Since the parents did not do this before nikah, they should do this NOW...yes it is
they (the parents) who should do this , not the girl herself...she should avoid talking about this issue herself with her husband over dinner (as it wont be effective, and can cause more anxiety for her depnding on what her husband happens to say each time they discuss this)...
it was the guys family and the girls family who arranged this nikah, right? so why should the girl try to solve this problem by herself, its a problem between families .... she should give her full voice to her parents... her parents should back her up, and should in a very assertive respectful manner talk to their damaad and his ghar walay, about their daughters future goals for studies.... A correct amount of very direct and tacful pressure from the girls parents/guardians on her inlaws and husband can do wonders..

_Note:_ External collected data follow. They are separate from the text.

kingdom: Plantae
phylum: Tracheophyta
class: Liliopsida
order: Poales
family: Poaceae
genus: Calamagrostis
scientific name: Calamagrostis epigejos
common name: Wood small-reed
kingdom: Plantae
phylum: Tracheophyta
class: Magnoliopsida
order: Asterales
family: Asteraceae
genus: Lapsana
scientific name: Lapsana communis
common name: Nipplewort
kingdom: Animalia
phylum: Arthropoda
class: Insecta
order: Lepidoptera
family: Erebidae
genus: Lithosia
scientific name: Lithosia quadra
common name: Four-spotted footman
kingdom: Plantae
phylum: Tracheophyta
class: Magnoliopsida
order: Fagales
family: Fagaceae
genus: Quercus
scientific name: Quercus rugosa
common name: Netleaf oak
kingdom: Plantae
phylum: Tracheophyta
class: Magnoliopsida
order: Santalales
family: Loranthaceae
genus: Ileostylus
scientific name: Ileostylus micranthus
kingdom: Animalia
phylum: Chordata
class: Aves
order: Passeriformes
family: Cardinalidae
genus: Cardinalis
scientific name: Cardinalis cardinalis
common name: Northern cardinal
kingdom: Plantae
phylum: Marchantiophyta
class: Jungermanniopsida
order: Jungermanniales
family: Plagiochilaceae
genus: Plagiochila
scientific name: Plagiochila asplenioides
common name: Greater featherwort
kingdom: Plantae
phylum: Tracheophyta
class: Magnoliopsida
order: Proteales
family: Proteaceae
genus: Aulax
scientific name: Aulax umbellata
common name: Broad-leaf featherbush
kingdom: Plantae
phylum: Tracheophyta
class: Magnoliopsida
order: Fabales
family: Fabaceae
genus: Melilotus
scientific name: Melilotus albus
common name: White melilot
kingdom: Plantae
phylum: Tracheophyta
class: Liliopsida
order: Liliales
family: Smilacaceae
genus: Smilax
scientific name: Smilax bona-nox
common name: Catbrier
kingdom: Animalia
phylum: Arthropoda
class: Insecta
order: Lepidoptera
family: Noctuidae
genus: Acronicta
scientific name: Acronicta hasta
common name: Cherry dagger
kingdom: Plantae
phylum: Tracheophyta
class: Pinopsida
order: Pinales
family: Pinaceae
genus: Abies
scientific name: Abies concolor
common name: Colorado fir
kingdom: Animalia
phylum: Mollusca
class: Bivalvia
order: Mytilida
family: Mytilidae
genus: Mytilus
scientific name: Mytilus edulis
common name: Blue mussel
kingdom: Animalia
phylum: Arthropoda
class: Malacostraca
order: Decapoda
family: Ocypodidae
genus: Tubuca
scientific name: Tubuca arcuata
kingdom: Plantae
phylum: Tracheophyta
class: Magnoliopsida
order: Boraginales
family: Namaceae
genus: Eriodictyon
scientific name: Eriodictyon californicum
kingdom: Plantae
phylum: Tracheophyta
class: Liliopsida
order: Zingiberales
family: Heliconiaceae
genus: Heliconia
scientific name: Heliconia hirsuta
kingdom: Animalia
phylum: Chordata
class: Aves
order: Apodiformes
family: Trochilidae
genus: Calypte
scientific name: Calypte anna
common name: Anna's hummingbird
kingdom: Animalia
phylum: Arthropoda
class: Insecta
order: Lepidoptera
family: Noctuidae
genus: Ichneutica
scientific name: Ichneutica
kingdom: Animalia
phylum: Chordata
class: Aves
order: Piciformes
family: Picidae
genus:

I think, thinking about divorce is a little hasty, before even trying this sort of dialogue between families specially the girls parents and their damaad... but the parents must make sure that they do make their daughters academic goals absolutely clear to the damaad and his mother before the rukhsati., they should put forward clear conditions for rukhsati... and they should make sure they do get some sort of agreement/word/tassalli from their damaad and his parents about the security of their daughters academic future before rukhsati....i
if after trying that, they see that there is no hope, and they havent convinced the inlaws and havent gotten and guarantee/promise...then the parents of the girl (not the girl herself) can sort of well "threaten' or "put forward" divorce as option... and see the damaad and the MIL's reaction...
and your friend should not read too much into comments like "silaai seek lo" and about khana pakana etc... it might be the saas's aadat, to be a typical saas like that...yoru friend should ignore them.